Ireland is often touted as one of the safest countries to give birth – what about Savita? What about the women who every day face an excruciatingly difficult decision about their bodies; mental health and lives; their family’s lives?
Women EVERYWHERE will have abortions – many of whom you know – so why not face up to it and provide for them safely in their own country? Remember that fathers who do not pay maintenance for their children are not chased by the government – they face no repercussions for abandoning a pregnancy or a living child. How is that fair? And remember the 13th Amendment which proves our hypocrisy – it’s legal acceptable to send women abroad for an abortion.
Added in to all this is our post colonial hangover which often involves blaming Britain for our societal issues, and exporting our problems to them: abortions; young people; the unemployed; often the sick, and you have a whole other layer of complex national identity to unravel from its empirical past under first, the British and subsequently, the misogynistic church forced upon us as vulnerable children.

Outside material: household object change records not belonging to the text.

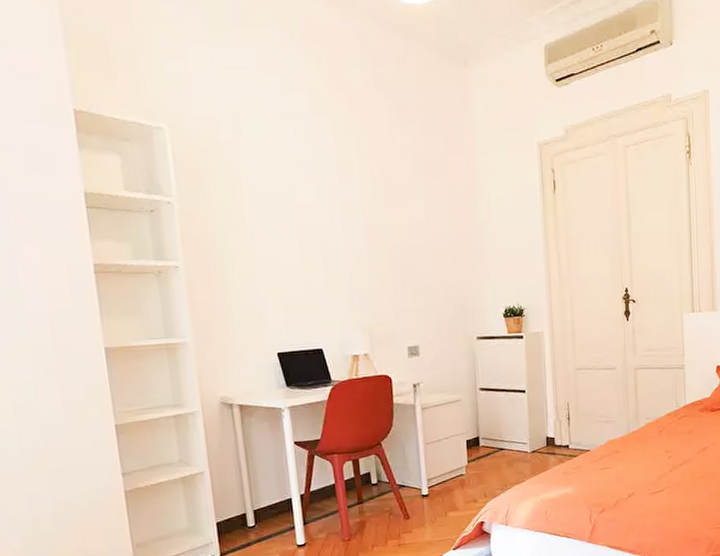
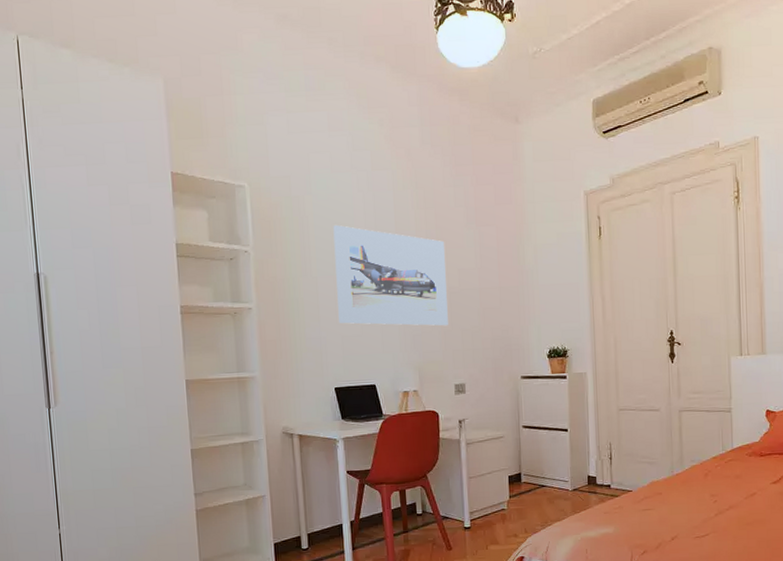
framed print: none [268,173,399,285] -> present [333,224,448,326]

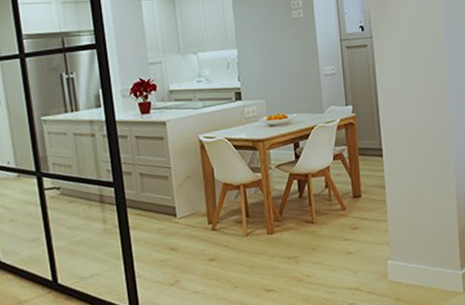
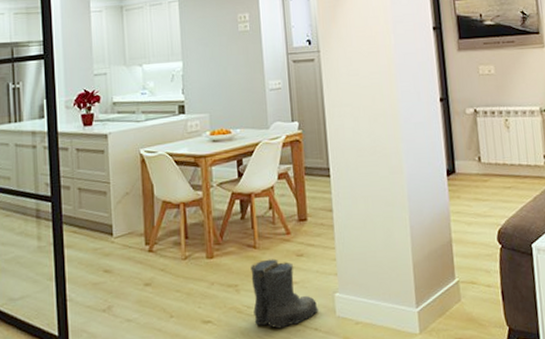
boots: none [309,232,372,294] -> present [250,258,319,329]

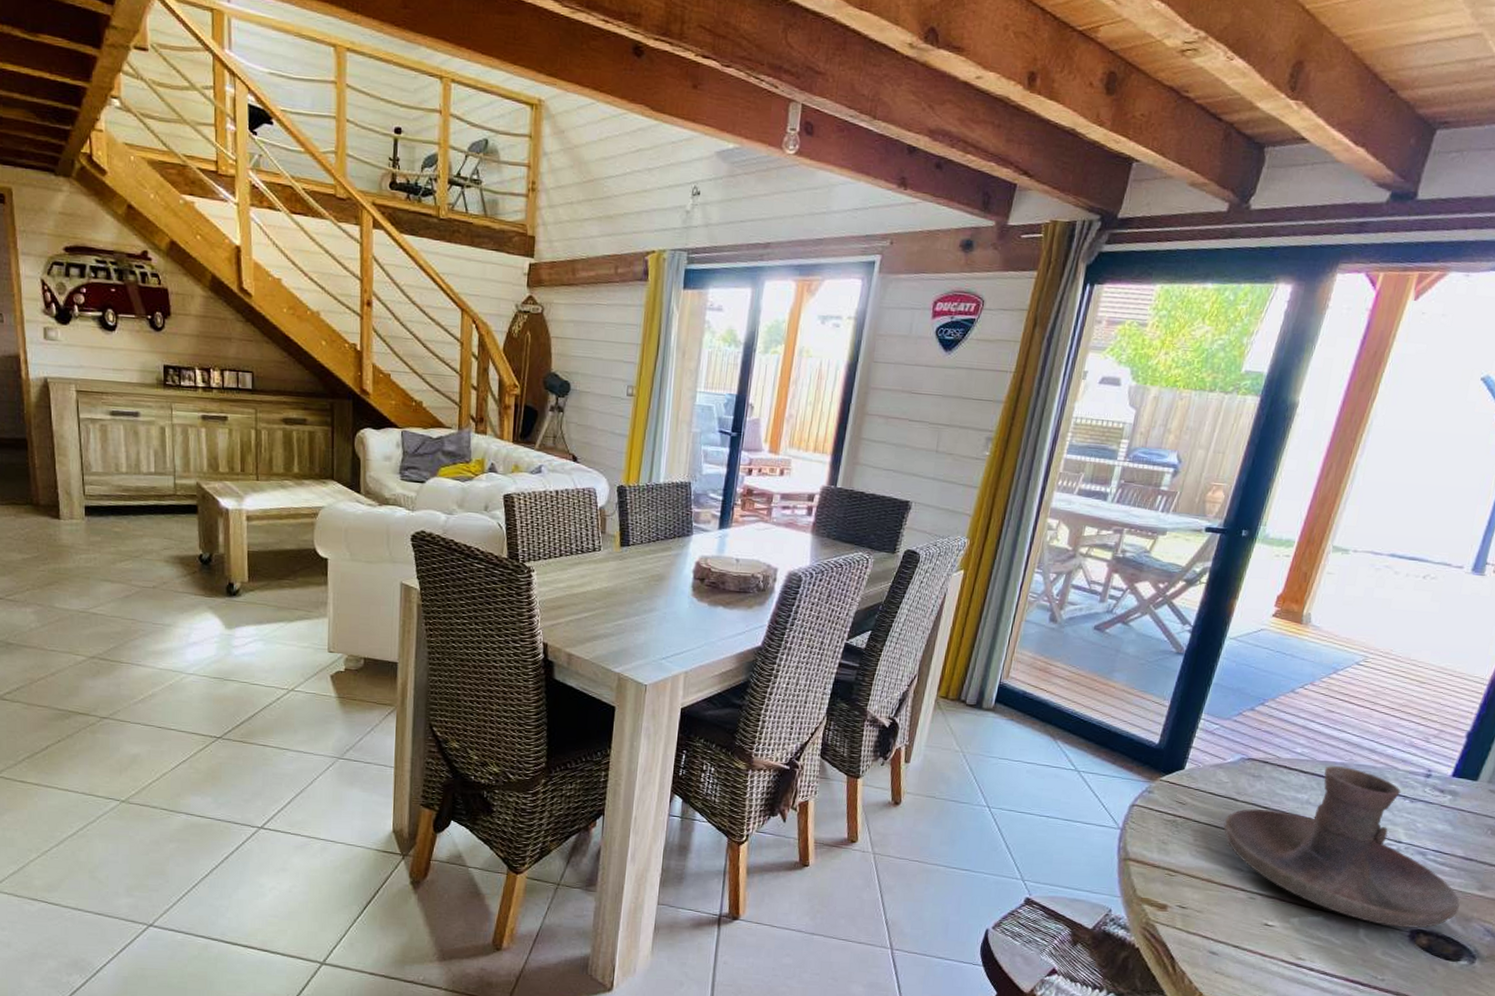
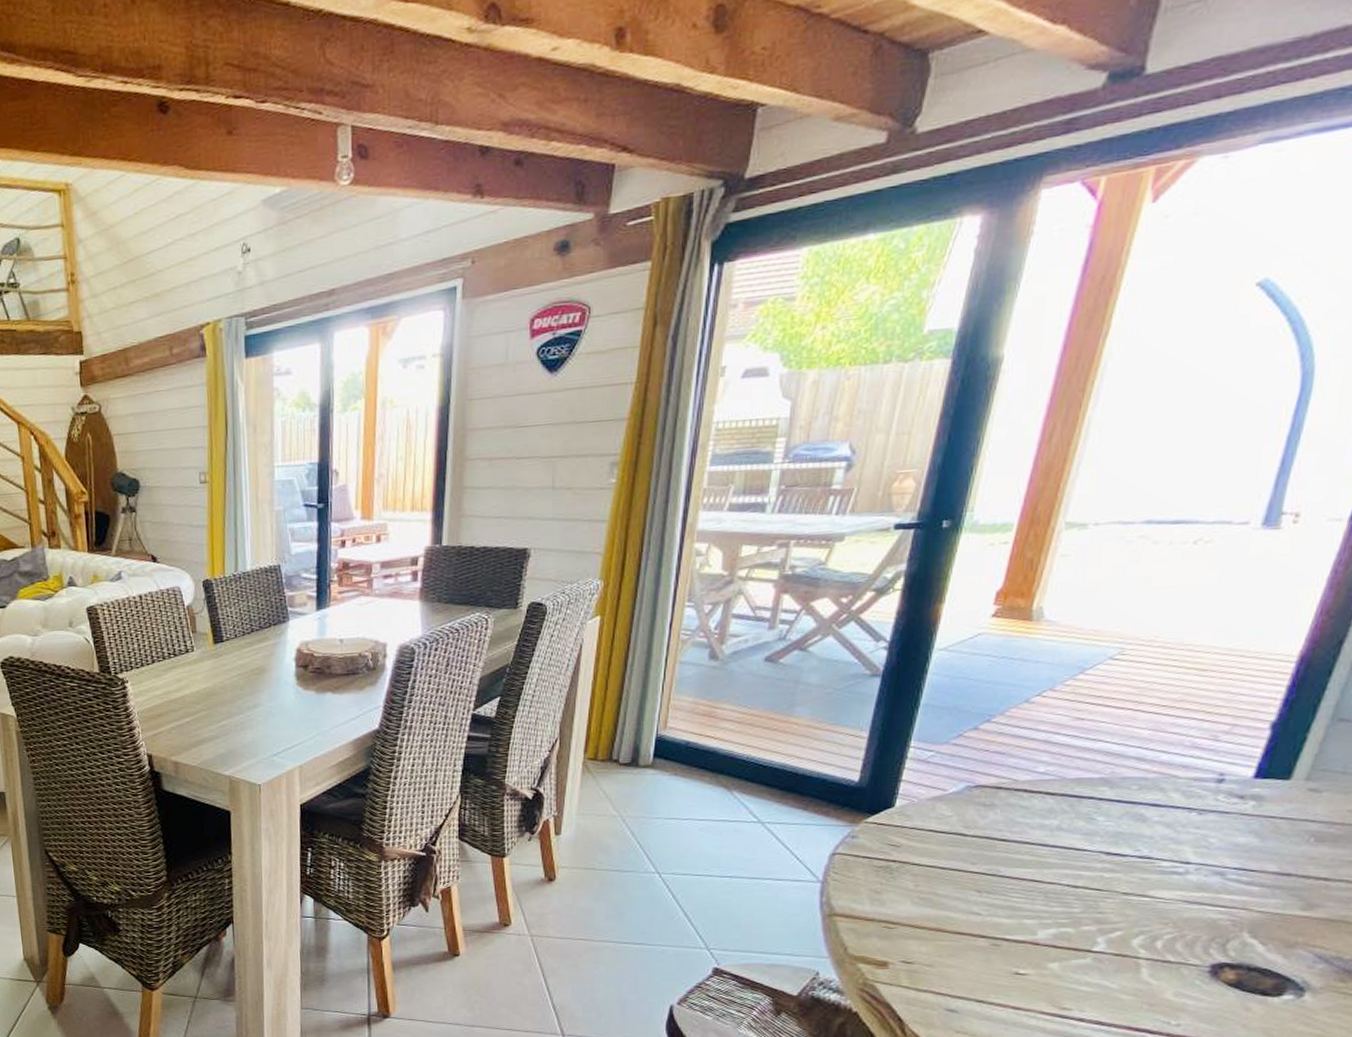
candle holder: present [1223,765,1460,929] -> none [951,781,1277,963]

“Romantic Ireland’s dead and gone” – Yeats lamented. Thank god it is: visions of old haggard Mother Ireland willing a blood sacrifice from her sons in order to transform her into a beautiful young queen. We can do without that thanks: all the pressure on the woman to be bloody perfect. Yeats: the man who took all the credit for Lady Gregory’s work. Women in this country have too long being elevated onto a symbolic pedestal of unrealistic virginal purity becoming the post-colonial fodder of the new ruling male, Catholic élite. This time we are building our own pedestal and by Pearse, will you hear us shout our truth from it.
This referendum will be passed and it’s been a long time coming for Mná na Éireann. We legislated for divorce and legalised same sex marriage and we will do this too. Ireland is becoming one of the most progressive countries in the world and by the time my 18 year old daughter’s generation comes to be the decision making generation, it will be a liberal; healthy country in which to live your life without an enforced morality built on religious and legislative shame but instead on truth; tolerance and love but with true Christian values of compassion; care and empathy.
Please, for all the women of now and Ireland’s future : VOTE YES!